Dozens of ransomware variants used in 722 attacks over 3 months


The ransomware place was pretty energetic in the previous quarter of 2021, with threat analysts observing 722 unique assaults deploying 34 distinctive variants.

This substantial amount of money of action results in troubles for the defenders, earning it tougher to maintain up with particular person team strategies, indicators of compromise, and detection possibilities.

In comparison to Q3 2021, the very last quarter had 18% bigger attack volume, when the comparison to Q2 2021 effects in a difference of 22%, so there’s a pattern of escalating assault quantities.

Actors and targets

The most widespread ransomware teams in Q4 2021, according to a report by Intel 471, were being LockBit 2. (29.7%), Conti (19%), PYSA (10.5%), and Hive (10.1%).

Attack volumes by ransomware strain
Assault volumes by ransomware pressure (Intel 471)

In comparison to the previous quarter, only PYSA experienced a recognizable rise in activity, which was also observed in a report by the NCC Team that examined November 2021 information.

The most targeted location was North The united states, accounting for just about 50 percent of all assaults by the ransomware functions described earlier mentioned. Europe followed with about 30%, leaving only 20% to the rest of the entire world.

Regions targeted by Conti in Q4 2021
Regions specific by Conti in Q4 2021 (Intel 471)

The stats are rather balanced for focused industries, and only the Buyer and Industrial solutions sector stands out, accounting for a single out of 4 attacks. Producing, expert expert services, and genuine estate also had significant shares.

Targeted industry sectors
Focused market sectors (Intel 471)

Shifting concentrate

When looking at this from the viewpoint of traits, compared to Q3 2021 knowledge, the manufacturing sector dropped even though purchaser and industrial products rose. In addition, daily life sciences and well being care also experienced a important increase.

This shift could be owing to the seasonal fascination for procuring throughout Xmas and Black Friday/Cyber Monday, which can make linked targets far more profitable.

Change in sector attack focus
Change in sector attack aim (Intel 471)

Healthcare also obtains a much more essential part as we transfer in direction of the finish of the year, possibly because of to the winter in the northern hemisphere bringing increased viral transmission costs.

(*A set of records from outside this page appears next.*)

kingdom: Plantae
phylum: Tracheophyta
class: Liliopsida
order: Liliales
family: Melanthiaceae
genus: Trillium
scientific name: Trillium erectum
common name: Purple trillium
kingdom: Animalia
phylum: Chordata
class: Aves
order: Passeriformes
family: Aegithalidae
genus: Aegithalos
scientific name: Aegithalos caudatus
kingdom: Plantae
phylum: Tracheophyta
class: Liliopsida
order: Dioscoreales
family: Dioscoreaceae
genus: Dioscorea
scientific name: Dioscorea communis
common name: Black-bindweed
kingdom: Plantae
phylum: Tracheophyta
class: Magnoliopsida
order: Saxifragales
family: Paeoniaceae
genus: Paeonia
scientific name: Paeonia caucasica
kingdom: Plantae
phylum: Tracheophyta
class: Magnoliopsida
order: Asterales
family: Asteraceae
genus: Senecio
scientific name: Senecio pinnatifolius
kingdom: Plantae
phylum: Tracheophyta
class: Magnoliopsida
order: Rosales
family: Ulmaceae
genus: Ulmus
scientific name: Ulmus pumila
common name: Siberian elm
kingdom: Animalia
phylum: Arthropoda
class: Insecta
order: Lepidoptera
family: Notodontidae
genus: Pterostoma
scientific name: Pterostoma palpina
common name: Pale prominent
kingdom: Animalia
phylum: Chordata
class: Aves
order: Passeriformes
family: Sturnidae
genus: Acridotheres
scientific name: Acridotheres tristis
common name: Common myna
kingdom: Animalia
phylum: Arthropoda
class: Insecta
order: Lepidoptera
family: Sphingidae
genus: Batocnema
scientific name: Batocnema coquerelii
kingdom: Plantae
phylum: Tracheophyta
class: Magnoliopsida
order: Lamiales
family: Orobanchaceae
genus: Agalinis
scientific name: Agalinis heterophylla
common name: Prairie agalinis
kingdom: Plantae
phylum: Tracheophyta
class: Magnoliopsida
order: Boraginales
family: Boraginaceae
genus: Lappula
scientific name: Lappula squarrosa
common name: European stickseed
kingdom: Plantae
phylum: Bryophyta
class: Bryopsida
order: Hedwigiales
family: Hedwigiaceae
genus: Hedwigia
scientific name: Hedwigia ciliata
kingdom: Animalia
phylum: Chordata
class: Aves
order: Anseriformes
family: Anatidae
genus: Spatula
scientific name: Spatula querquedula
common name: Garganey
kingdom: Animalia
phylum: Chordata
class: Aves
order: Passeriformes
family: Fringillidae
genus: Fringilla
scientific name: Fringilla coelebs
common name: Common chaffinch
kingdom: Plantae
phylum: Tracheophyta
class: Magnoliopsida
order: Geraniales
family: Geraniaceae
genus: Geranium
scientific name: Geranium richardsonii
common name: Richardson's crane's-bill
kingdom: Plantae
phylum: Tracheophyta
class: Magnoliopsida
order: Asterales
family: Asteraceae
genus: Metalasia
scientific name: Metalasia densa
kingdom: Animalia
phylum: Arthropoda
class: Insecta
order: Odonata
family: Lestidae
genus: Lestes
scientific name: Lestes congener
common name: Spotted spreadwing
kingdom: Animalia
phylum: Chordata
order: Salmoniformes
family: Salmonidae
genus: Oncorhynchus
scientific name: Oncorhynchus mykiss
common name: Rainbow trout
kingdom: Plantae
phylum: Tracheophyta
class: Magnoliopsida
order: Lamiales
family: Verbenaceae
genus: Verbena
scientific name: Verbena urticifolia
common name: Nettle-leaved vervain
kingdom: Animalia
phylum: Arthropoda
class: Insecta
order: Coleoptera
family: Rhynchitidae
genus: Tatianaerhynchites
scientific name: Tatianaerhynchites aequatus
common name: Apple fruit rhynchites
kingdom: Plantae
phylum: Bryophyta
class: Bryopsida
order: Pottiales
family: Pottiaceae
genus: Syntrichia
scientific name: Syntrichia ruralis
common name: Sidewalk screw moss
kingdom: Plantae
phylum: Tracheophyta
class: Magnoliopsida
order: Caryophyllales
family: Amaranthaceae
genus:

Ransomware teams goal to disrupt the functions of corporations at the worst attainable time, to increase the prospects of obtaining a rapid resolution in their negotiation for the payment of the demanded ransom.

For case in point, the FBI recently warned that ransomware gangs commonly target organizations all through mergers and acquisitions to more utilize pressure all through negotiations.

On the other hand, in a lot of scenarios, the qualified corporations are purely opportunistic in mother nature, the place ransomware gangs only assault whoever they can obtain obtain to rather than based mostly on any vertical or year.